We’re talking about blacks are 12% of the American population. 2000 screens is, I suppose, of the total number you could go out on, is probably 60%. So everything has limits and constraints. And you operate within them and you make them better than the next guy.

Q: When you’re making a movie like this, where your lead has never acted before, how456 do you approach that?

Sheridan: No art. No voice coaches, no acting coaches. No bullshit. There are so many things around the movies now that are putting things between the actor and the director. I just took 50 on the first day and got a video camera and sat around the table and read a bit. I said, ‘You know, if this movie fails, it won’t be because you can’t, it’s because I didn’t direct you right.’ I take out the idea that he has to live up to something in my head. I take performance out of the equation.

If a six year old kid can act out through the screen by being left alone, a lot of people could do it. Fear eats the soul, which is the best title of any movie I ever heard. Fassbinder. The whole studio system is based on fear, so there’s no soul. The director’s job is to stop the fear process penetrating beyond them to the actors and technicians. It’s hard to do, because every day you’re getting notes and more fear. People are behaving out of fear, the whole system’s becoming top heavy. Everybody is getting paid so much at the top of America that it’s squeezing everybody else out. That’s what I think. That’s my observation.

Q: You mentioned that you have a similar socio-economic background. But given that, did 50’s story shock you?

Sheridan: In Ireland we have that violence in the poetic tradition. Poets would slam other people and get killed. If somebody did something to you, you would go on hunger strike in front of their house. We’re in the victim culture. When you’re dominated by a superior force with more numbers, you sometimes don’t have the resource of being right, you only have the resource of complaining. Within the black culture for some time they only had the resource of complaining. Then they went through the Panthers movement, which was ridiculous. If you’re 12% of the population you’re only going to get your head blown off.
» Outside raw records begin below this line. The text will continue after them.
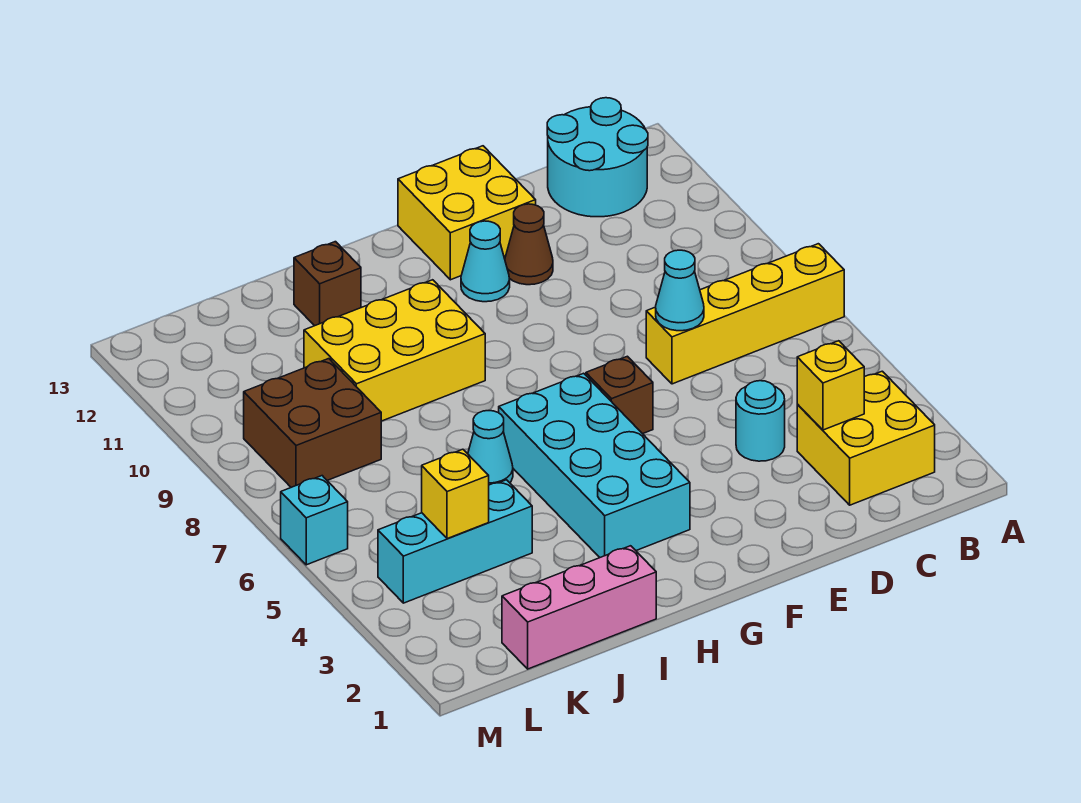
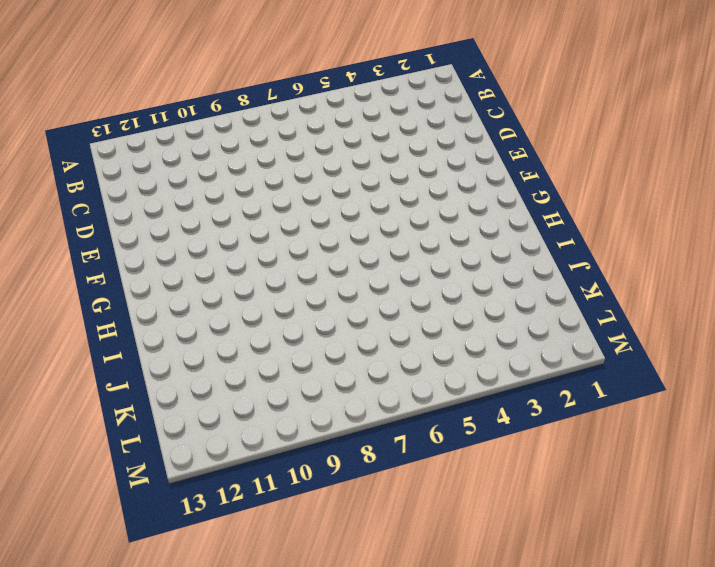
none -> yellow 1x4 brick [646,244,844,384]
none -> yellow 2x2 brick [797,371,935,505]
none -> cyan 2x2 round brick [547,98,648,217]

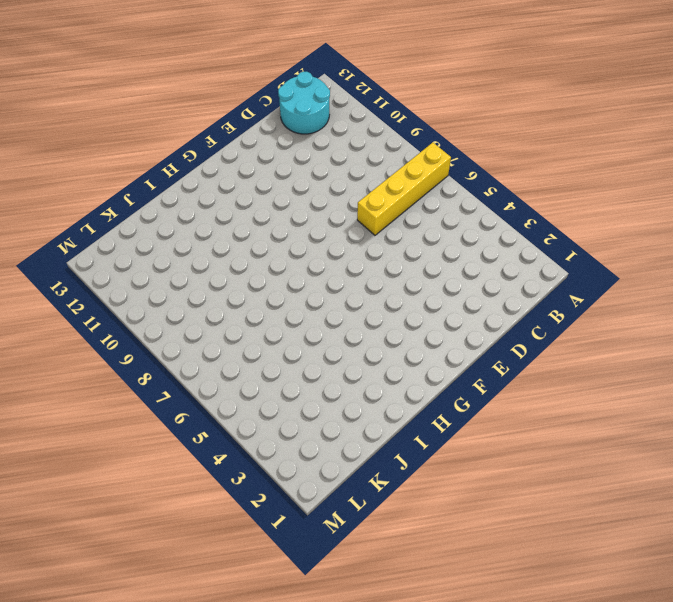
none -> yellow 2x2 brick [797,371,935,505]
none -> cyan 1x1 round brick [736,381,785,461]
none -> brown 1x1 cone [505,204,553,285]

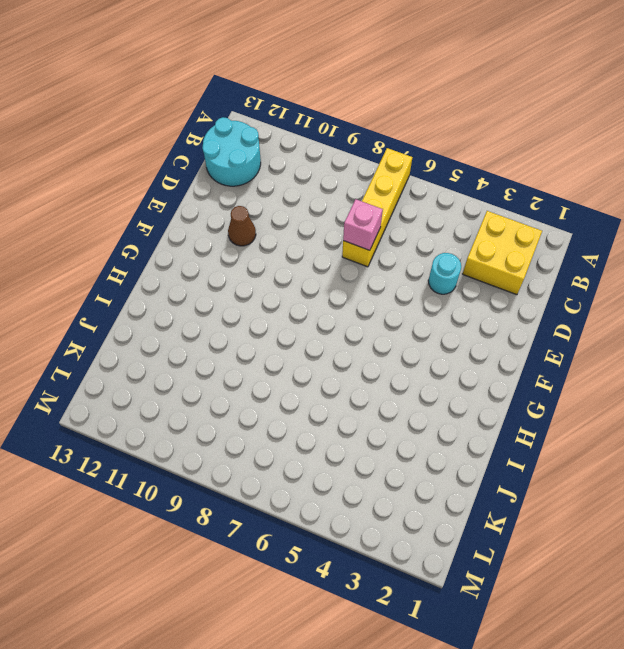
pink 1x1 brick [343,199,383,250] -> cyan 1x1 cone [656,250,704,331]
none -> yellow 2x2 brick [398,146,536,280]
none -> brown 1x1 brick [586,356,653,434]
none -> cyan 1x1 cone [461,221,510,302]

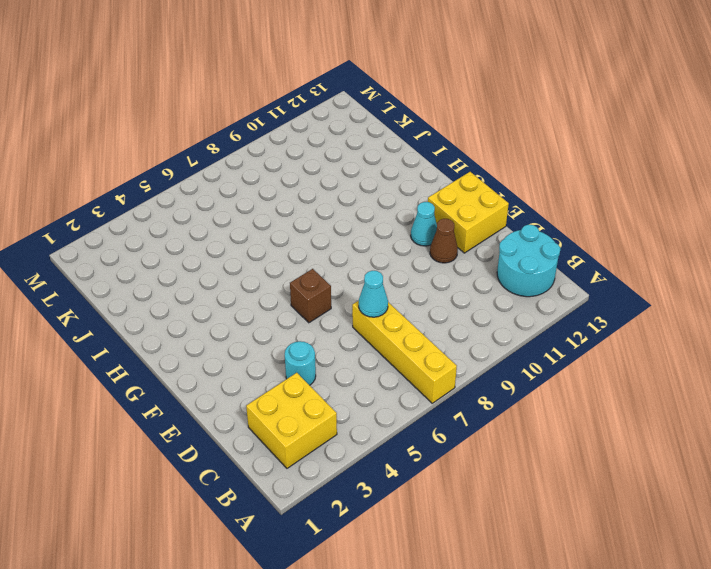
none -> cyan 2x4 brick [499,373,690,557]
none -> yellow 2x3 brick [304,280,485,421]
none -> pink 1x3 brick [502,546,656,669]

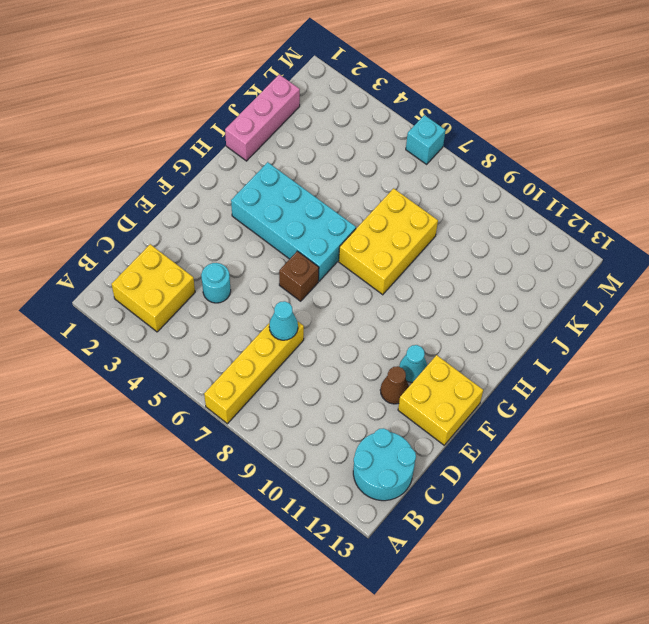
yellow 2x3 brick [339,188,438,295] -> yellow 2x3 brick moved to [304,280,485,421]
none -> cyan 1x1 cone [468,411,513,485]
none -> brown 1x1 brick [294,242,361,326]
none -> cyan 1x3 brick [378,480,532,603]

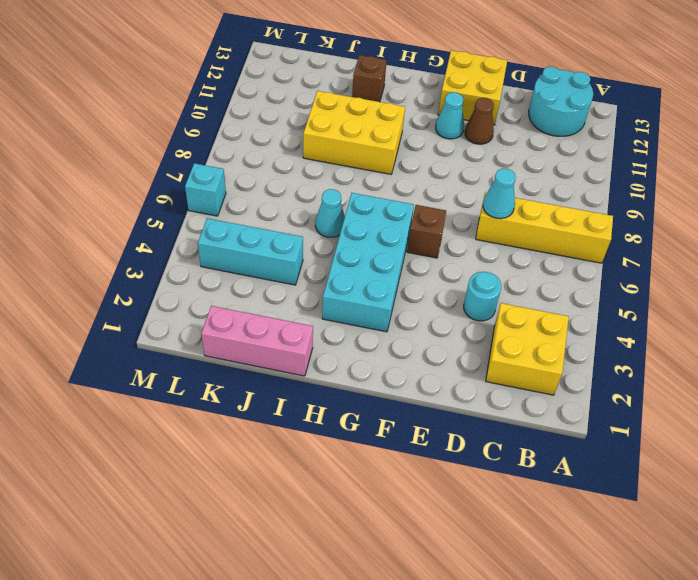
none -> brown 2x2 brick [244,359,381,487]
none -> yellow 1x1 brick [797,341,864,430]
none -> yellow 1x1 brick [422,449,489,539]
Then you go through the ‘We’re black and we’re proud,’ then you go through accepting capitalism at face value. Except it’s like really weird. So rap represents something really odd.

Why do white kids like it? They have no way of growing up anymore. Through rap they get to exercise violence. Through rap they get to exercise their fear of women. Little boys are all scared shitless of little girls, and there’s no way of expressing this in the culture anymore. And it’s doubled up in the black culture because a lot of them – 2Pac, 50 – come from single parent families. The mother is the only authority figure, so the only person you’re rebelling against is a woman. So naturally they become bitches and whores and everything gets fucked up.

But they’re stages of development. Because they’re expressing things people don’t want to hear doesn’t mean they’re wrong. If they don’t express them, it’s going to come out another way.